Download the SBCL source code, and use ./ --without-gencgc --with-mark-region-gc to build with the mark-region GC.

The environment variable GC_THREADS controls the number of helper threads; the Lisp thread which commenced GC and the helper threads all collect in parallel.2 By default there are three helper threads, totalling four threads performing GC. This may well be too few or too many depending on your computer and workload - I'd appreciate suggestions for what a good default would be.
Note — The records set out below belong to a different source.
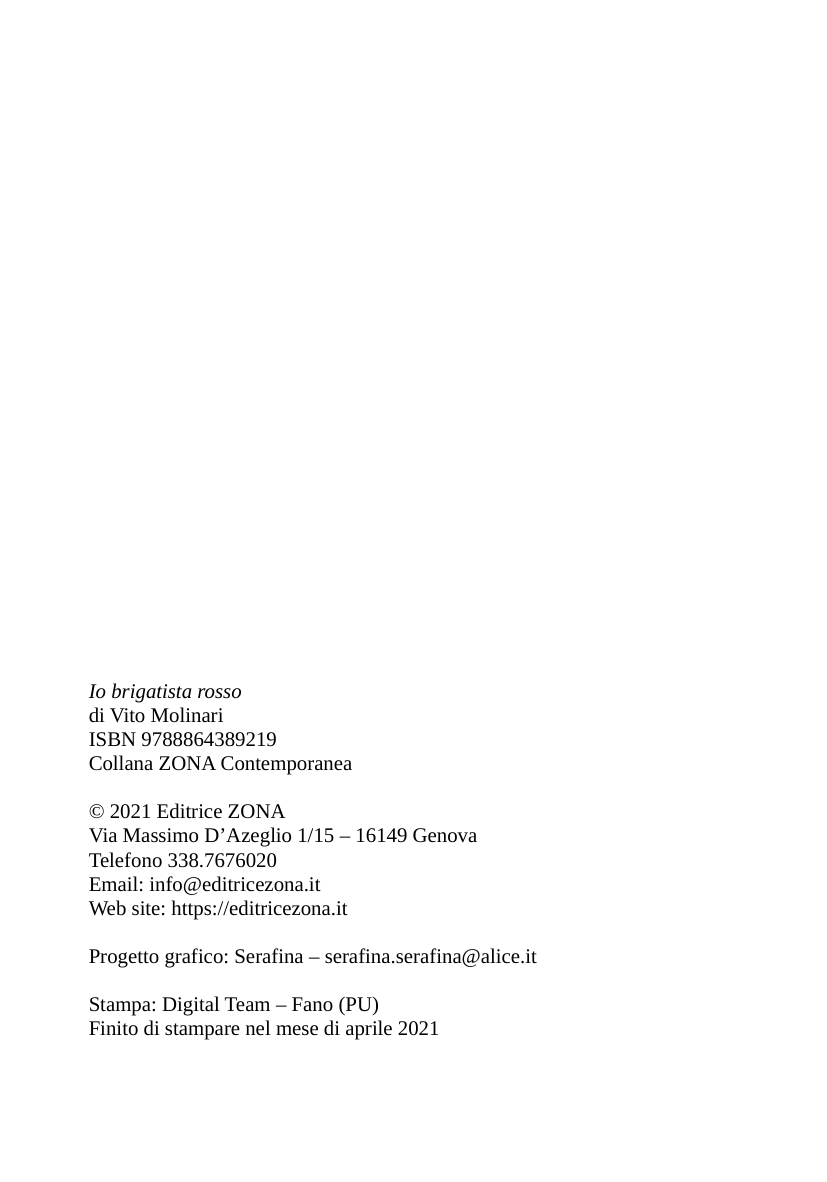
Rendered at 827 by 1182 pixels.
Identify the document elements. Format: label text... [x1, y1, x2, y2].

text Via Massimo D’Azeglio 1/15 – 16149 Genova [88, 823, 738, 847]
text Collana ZONA Contemporanea [88, 751, 738, 775]
text Io brigatista rosso [88, 679, 738, 703]
text Email: info@editricezona.it [88, 872, 738, 896]
text Telefono 338.7676020 [88, 847, 738, 872]
text ISBN 9788864389219 [88, 727, 738, 751]
text Stampa: Digital Team – Fano (PU) [88, 992, 738, 1016]
text Progetto grafico: Serafina – serafina.serafina@alice.it [88, 944, 738, 968]
text Web site: https://editricezona.it [88, 896, 738, 920]
text Finito di stampare nel mese di aprile 2021 [88, 1016, 738, 1040]
text © 2021 Editrice ZONA [88, 799, 738, 823]
text di Vito Molinari [88, 703, 738, 727]
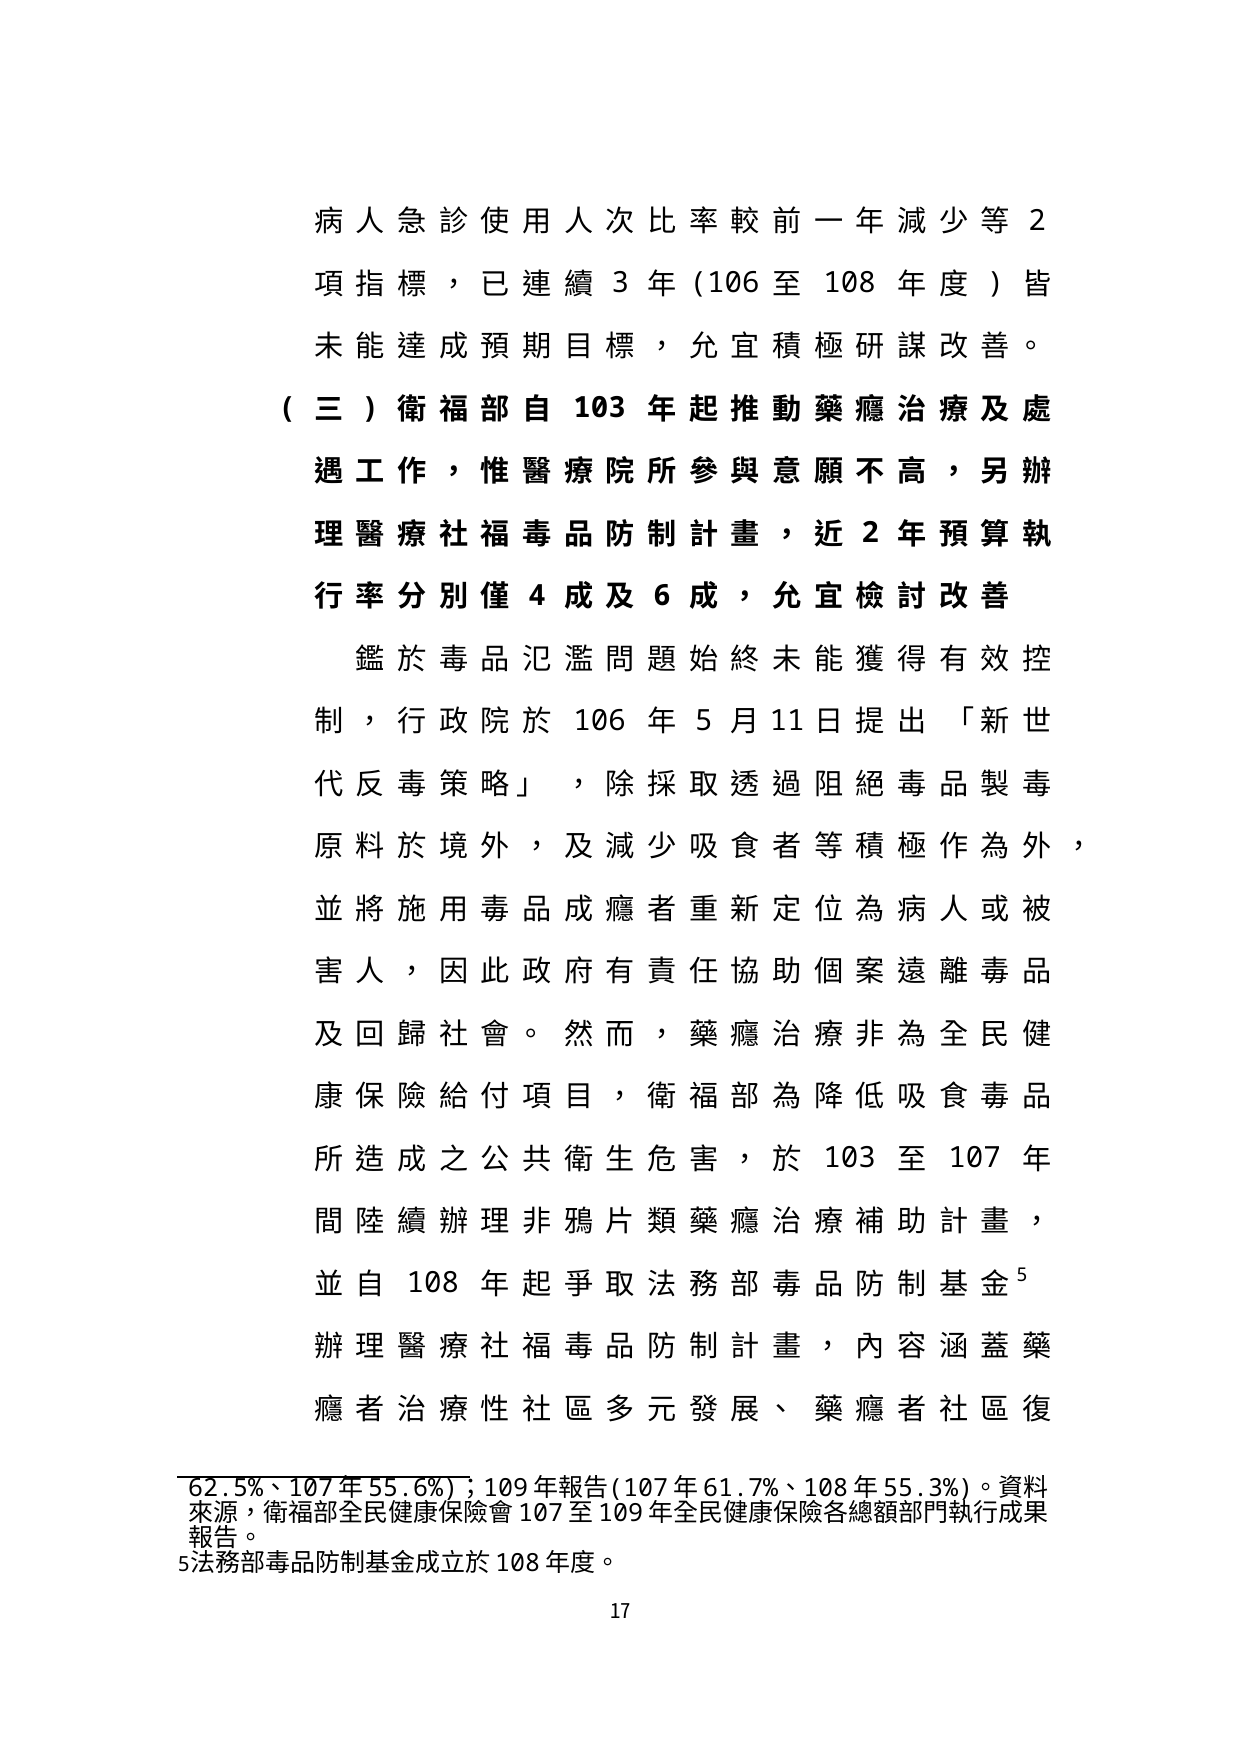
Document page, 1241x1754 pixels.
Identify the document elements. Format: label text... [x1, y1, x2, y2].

text 鑑於毒品氾濫問題始終未能獲得有效控制，行政院於106年5月11日提出「新世代反毒策略」，除採取透過阻絕毒品製毒原料於境外，及減少吸食者等積極作為外，並將施用毒品成癮者重新定位為病人或被害人，因此政府有責任協助個案遠離毒品及回歸社會。然而，藥癮治療非為全民健康保險給付項目，衛福部為降低吸食毒品所造成之公共衛生危害，於103至107年間陸續辦理非鴉片類藥癮治療補助計畫，並自108年起爭取法務部毒品防制基金辦理醫療社福毒品防制計畫，內容涵蓋藥癮者治療性社區多元發展、藥癮者社區復健方案布建及服務品質提升，藥癮治療費用補助方案等各項工作，期達成新世代反毒策略之目標。經查： [271, 615, 1058, 1427]
text 法務部毒品防制基金成立於108年度。 [177, 1552, 1063, 1577]
text 62.5%、107年55.6%)；109年報告(107年61.7%、108年55.3%)。資料來源，衛福部全民健康保險會107至109年全民健康保險各總額部門執行成果報告。 [177, 1477, 1063, 1552]
text (三)衛福部自103年起推動藥癮治療及處遇工作，惟醫療院所參與意願不高，另辦理醫療社福毒品防制計畫，近2年預算執行率分別僅4成及6成，允宜檢討改善 [242, 365, 1058, 615]
text 本方案執行迄今，照護人數由99年3萬6,580人成長至108年6萬1,296人，照護率由41%提高至67%，照護人數及照護率雖有提升，惟統計108年度思覺失調患者就醫人數計15萬3,476人，本方案參與率僅39.94%，不及4成。此外，本方案6項監測指標中，非高風險病人且固定就醫占率較前一年增加，及非高風險病人急診使用人次比率較前一年減少等2項指標，已連續3年(106至108年度)皆未能達成預期目標，允宜積極研謀改善。 [301, 177, 1058, 365]
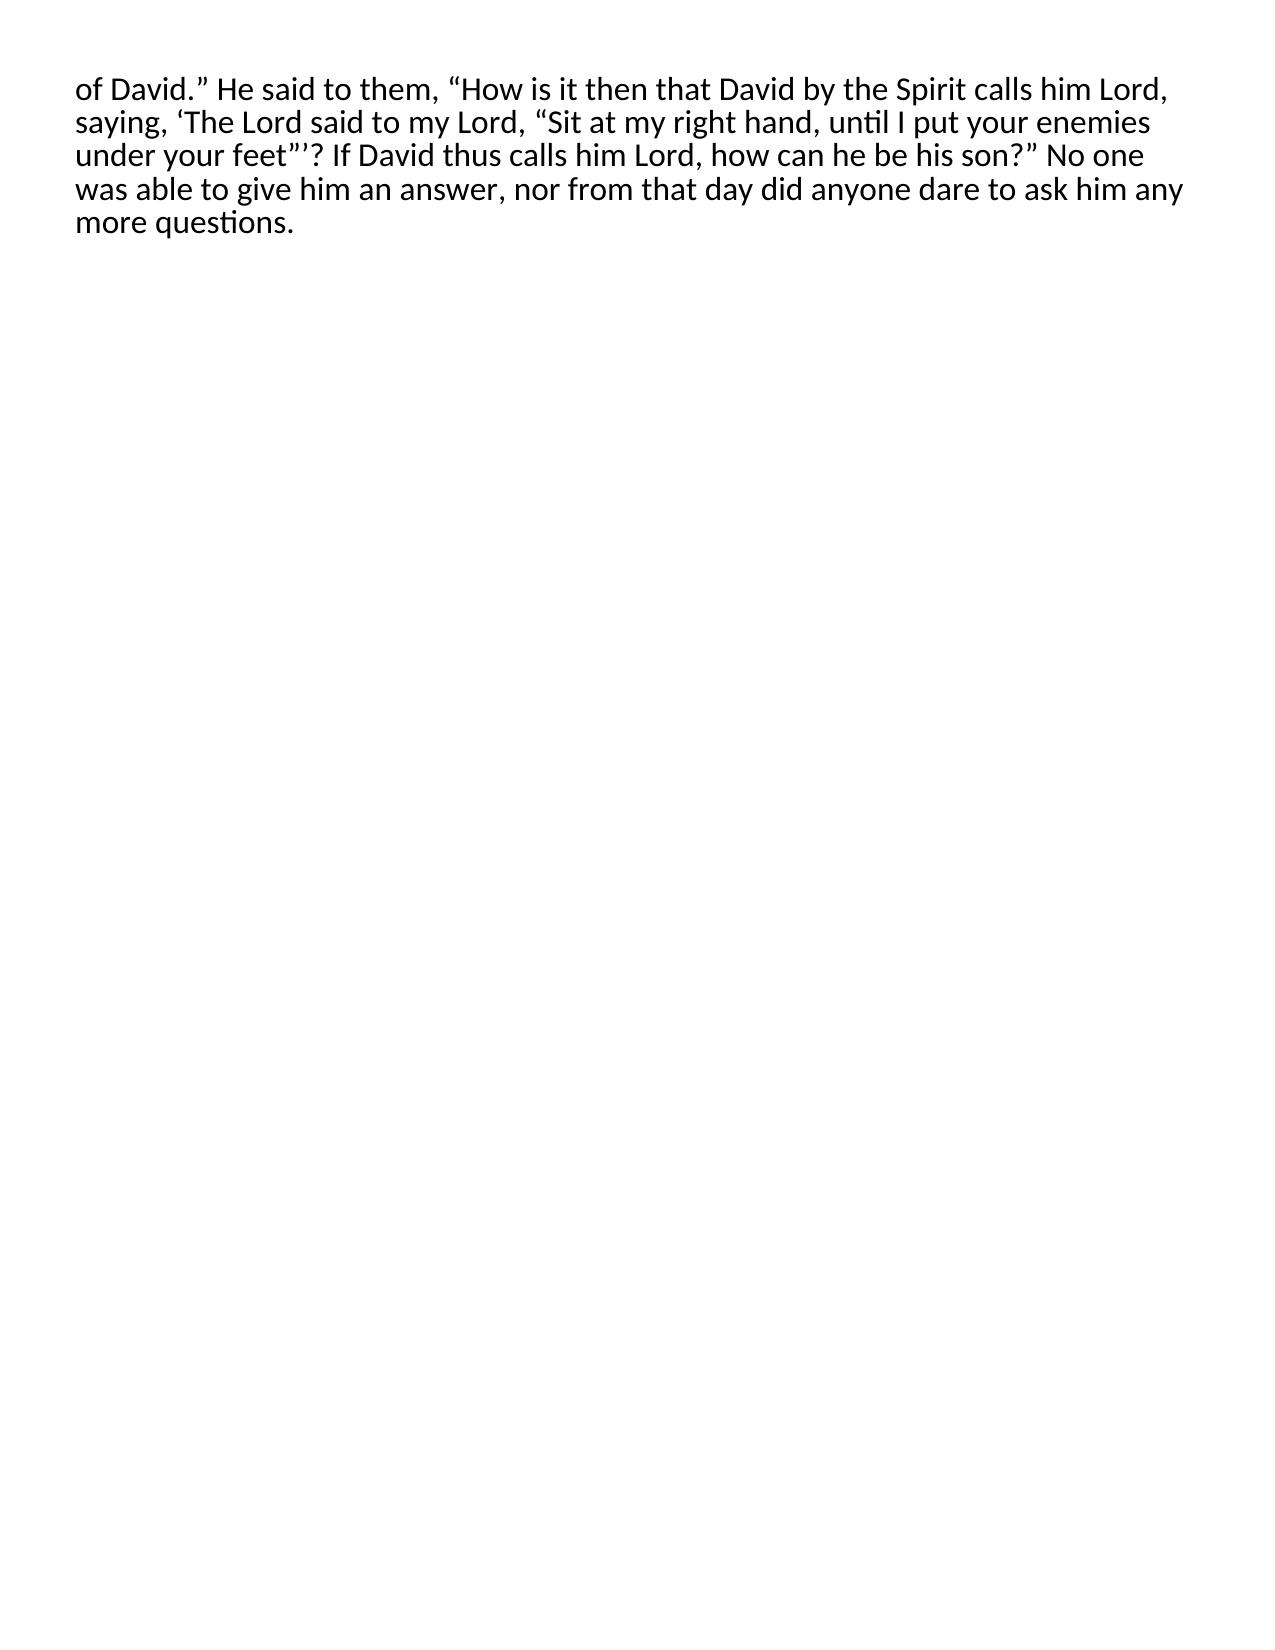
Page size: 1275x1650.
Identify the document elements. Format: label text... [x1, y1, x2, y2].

text of David.” He said to them, “How is it then that David by the Spirit calls him Lord, saying, ‘The Lord said to my Lord, “Sit at my right hand, until I put your enemies under your feet”’? If David thus calls him Lord, how can he be his son?” No one was able to give him an answer, nor from that day did anyone dare to ask him any more questions. [75, 75, 1200, 242]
Garbage collectors don't grow on trees, and I couldn't have incubated one alone. Hopefully I got everyone:

  • Stas Boukarev and Douglas Katzman helped me get up to speed with the interactions between the garbage collector and the rest of SBCL. Doug heavily refactored the SBCL runtime to get the new GC fitting in nicely.
  • Steve Blackburn and Kunal Sareen had discussed Immix with me, leading to the novel approaches to implementing generations and conservative roots that are used in this collector. Elijah Stone also consistently had interesting ideas about GC.
  • Yukari Hafner helped me get auto-vectorisation to work, and kindly provided me with pre-release access to the Kandria source code for testing.
  • Paul Khuong and Larry Masinter helped me design the internal arena-based memory manager used by the garbage collector.
  • The Coffee Compiler Club helped me interpret the performance of parallel GC and programs.
  • Jan Moringen, Kunal Sareen, Elijah Stone, and Robert Strandh provided feedback on my ELS paper.
  • Jason Chandler, Vitaly Drogan, Gnuxie Lulamoon, Larry Masinter, Suzanne Mitchell, Roger Sen, and Robert Smith most kindly sponsored my work.



A reference counting collector does the opposite, tracing the garbage from where it isn't.


Having to explain that it's off by one suggests that the environment variable really should be the total number of threads, i.e. GC_THREADS=4 means four threads run. Oops.